### EXERCISE BRIEF
Retype the records from the very start up to and including the line that contains "LIGKT® FROM UOS.".

### EXTRACTED DATA
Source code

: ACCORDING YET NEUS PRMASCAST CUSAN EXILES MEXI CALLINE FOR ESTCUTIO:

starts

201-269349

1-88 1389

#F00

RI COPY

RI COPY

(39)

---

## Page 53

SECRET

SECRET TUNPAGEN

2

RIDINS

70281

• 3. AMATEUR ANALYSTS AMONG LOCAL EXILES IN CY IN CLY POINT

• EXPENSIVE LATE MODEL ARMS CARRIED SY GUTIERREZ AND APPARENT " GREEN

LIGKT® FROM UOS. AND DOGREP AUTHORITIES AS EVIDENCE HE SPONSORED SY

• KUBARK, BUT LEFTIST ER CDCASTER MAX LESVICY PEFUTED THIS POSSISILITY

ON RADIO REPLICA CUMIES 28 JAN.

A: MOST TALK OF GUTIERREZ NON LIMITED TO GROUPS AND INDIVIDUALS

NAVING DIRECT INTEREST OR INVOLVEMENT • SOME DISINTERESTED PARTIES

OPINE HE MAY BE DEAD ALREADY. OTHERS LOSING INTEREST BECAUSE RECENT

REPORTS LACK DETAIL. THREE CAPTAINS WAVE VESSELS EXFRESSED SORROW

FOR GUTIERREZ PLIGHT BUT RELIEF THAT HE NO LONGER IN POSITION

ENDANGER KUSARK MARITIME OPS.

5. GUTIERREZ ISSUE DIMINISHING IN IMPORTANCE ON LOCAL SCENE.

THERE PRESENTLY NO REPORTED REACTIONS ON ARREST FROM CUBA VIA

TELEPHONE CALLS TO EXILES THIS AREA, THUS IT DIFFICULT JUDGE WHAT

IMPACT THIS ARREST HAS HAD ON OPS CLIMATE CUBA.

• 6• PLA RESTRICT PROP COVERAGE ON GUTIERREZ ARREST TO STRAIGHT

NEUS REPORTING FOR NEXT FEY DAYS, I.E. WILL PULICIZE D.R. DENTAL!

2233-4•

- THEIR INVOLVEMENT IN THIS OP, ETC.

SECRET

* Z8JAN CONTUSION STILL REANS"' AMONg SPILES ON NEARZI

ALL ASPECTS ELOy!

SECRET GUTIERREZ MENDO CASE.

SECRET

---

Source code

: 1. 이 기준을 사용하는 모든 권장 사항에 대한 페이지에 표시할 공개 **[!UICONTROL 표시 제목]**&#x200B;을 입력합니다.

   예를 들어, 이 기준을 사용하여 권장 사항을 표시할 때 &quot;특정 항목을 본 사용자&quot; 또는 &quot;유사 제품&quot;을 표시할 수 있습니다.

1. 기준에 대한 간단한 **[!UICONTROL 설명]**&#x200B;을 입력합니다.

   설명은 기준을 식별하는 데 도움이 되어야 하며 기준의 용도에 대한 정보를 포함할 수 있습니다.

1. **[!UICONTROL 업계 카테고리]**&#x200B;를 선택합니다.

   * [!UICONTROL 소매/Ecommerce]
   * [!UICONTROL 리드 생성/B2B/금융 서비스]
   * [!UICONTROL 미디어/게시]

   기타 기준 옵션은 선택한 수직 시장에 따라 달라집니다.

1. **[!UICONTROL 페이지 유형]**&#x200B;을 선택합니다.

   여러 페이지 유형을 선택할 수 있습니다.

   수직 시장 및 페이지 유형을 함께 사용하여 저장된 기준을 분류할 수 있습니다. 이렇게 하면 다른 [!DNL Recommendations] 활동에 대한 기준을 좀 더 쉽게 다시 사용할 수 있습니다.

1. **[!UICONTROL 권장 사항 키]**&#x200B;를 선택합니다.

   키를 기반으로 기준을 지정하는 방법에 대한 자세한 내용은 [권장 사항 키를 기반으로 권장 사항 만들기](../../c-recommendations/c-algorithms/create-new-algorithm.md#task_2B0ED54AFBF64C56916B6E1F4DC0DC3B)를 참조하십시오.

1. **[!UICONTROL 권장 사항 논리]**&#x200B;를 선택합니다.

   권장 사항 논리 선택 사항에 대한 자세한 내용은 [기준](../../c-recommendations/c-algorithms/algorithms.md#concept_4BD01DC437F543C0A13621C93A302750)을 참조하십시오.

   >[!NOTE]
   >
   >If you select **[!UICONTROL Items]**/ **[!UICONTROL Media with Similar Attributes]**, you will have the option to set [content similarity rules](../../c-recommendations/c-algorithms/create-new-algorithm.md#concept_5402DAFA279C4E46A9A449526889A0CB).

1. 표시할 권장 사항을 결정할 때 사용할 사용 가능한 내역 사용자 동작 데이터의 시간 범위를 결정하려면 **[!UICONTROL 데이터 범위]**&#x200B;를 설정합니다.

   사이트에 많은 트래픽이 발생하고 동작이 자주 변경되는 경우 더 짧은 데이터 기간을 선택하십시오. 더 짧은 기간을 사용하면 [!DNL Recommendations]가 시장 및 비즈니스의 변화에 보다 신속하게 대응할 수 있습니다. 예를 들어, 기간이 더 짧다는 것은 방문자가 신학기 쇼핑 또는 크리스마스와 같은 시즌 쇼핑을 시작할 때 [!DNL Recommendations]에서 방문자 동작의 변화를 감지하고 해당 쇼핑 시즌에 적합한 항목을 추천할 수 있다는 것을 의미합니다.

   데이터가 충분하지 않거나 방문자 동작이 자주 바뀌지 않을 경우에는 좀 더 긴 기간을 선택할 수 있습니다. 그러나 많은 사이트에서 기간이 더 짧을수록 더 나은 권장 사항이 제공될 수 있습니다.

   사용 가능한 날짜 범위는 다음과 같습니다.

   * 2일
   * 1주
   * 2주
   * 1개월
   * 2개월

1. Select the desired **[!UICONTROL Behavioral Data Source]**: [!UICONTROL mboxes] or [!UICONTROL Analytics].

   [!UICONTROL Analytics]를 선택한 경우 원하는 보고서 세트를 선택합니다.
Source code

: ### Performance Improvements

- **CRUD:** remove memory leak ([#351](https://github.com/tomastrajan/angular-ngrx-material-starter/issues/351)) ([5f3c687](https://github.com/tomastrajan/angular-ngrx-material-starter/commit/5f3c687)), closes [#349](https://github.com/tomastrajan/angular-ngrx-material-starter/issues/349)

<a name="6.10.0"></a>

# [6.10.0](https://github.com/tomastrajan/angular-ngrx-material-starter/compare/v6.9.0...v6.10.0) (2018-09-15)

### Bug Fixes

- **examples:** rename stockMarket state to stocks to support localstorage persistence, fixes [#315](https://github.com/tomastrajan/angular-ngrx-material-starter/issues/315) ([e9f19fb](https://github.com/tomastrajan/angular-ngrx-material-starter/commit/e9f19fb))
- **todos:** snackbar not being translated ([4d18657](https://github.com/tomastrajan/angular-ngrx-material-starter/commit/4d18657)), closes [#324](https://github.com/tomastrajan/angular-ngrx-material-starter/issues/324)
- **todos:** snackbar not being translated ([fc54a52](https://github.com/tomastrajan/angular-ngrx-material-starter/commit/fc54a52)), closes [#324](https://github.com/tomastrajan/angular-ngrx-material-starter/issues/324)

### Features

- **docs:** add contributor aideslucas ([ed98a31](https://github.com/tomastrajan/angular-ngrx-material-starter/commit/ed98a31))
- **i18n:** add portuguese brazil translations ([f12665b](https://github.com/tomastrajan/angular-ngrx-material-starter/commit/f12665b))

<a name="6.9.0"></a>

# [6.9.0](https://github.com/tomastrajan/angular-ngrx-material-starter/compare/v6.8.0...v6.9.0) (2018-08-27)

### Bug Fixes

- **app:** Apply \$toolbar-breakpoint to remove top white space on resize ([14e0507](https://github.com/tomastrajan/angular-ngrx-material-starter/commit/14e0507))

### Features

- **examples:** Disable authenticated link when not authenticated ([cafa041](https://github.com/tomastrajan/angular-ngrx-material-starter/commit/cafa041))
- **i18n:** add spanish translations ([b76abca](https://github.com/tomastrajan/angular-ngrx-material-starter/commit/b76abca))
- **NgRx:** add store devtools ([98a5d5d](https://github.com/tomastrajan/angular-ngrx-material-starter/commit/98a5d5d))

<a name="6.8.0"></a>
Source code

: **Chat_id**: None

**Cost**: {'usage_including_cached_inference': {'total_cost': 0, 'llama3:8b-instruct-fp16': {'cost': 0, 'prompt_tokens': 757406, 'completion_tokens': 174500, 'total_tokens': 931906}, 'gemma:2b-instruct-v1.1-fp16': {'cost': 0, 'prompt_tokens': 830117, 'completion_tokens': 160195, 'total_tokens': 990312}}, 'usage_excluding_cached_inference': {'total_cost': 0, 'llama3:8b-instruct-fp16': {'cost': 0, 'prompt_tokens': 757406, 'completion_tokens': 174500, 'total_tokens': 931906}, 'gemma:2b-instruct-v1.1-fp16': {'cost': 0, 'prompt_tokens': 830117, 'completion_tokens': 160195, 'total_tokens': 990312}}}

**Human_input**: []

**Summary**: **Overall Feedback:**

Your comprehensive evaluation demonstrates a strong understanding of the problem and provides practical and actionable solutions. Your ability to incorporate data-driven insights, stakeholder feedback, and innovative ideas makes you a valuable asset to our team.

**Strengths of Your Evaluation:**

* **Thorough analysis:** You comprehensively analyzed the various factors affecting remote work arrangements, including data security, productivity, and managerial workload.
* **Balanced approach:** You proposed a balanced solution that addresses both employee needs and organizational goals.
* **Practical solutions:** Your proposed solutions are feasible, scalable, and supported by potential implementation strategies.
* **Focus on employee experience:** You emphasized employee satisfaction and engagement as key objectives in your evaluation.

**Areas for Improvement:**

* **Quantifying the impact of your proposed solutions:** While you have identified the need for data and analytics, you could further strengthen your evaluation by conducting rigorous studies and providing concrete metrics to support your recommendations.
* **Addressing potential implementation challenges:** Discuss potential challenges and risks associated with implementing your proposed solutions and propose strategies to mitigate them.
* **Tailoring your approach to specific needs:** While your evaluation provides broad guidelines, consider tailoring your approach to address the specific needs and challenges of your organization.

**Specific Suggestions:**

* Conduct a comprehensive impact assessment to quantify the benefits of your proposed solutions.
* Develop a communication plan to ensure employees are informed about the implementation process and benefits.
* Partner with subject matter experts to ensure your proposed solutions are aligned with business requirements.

### OUTPUT
Source code

: ACCORDING YET NEUS PRMASCAST CUSAN EXILES MEXI CALLINE FOR ESTCUTIO:

starts

201-269349

1-88 1389

#F00

RI COPY

RI COPY

(39)

---

## Page 53

SECRET

SECRET TUNPAGEN

2

RIDINS

70281

• 3. AMATEUR ANALYSTS AMONG LOCAL EXILES IN CY IN CLY POINT

• EXPENSIVE LATE MODEL ARMS CARRIED SY GUTIERREZ AND APPARENT " GREEN

LIGKT® FROM UOS. AND DOGREP AUTHORITIES AS EVIDENCE HE SPONSORED SY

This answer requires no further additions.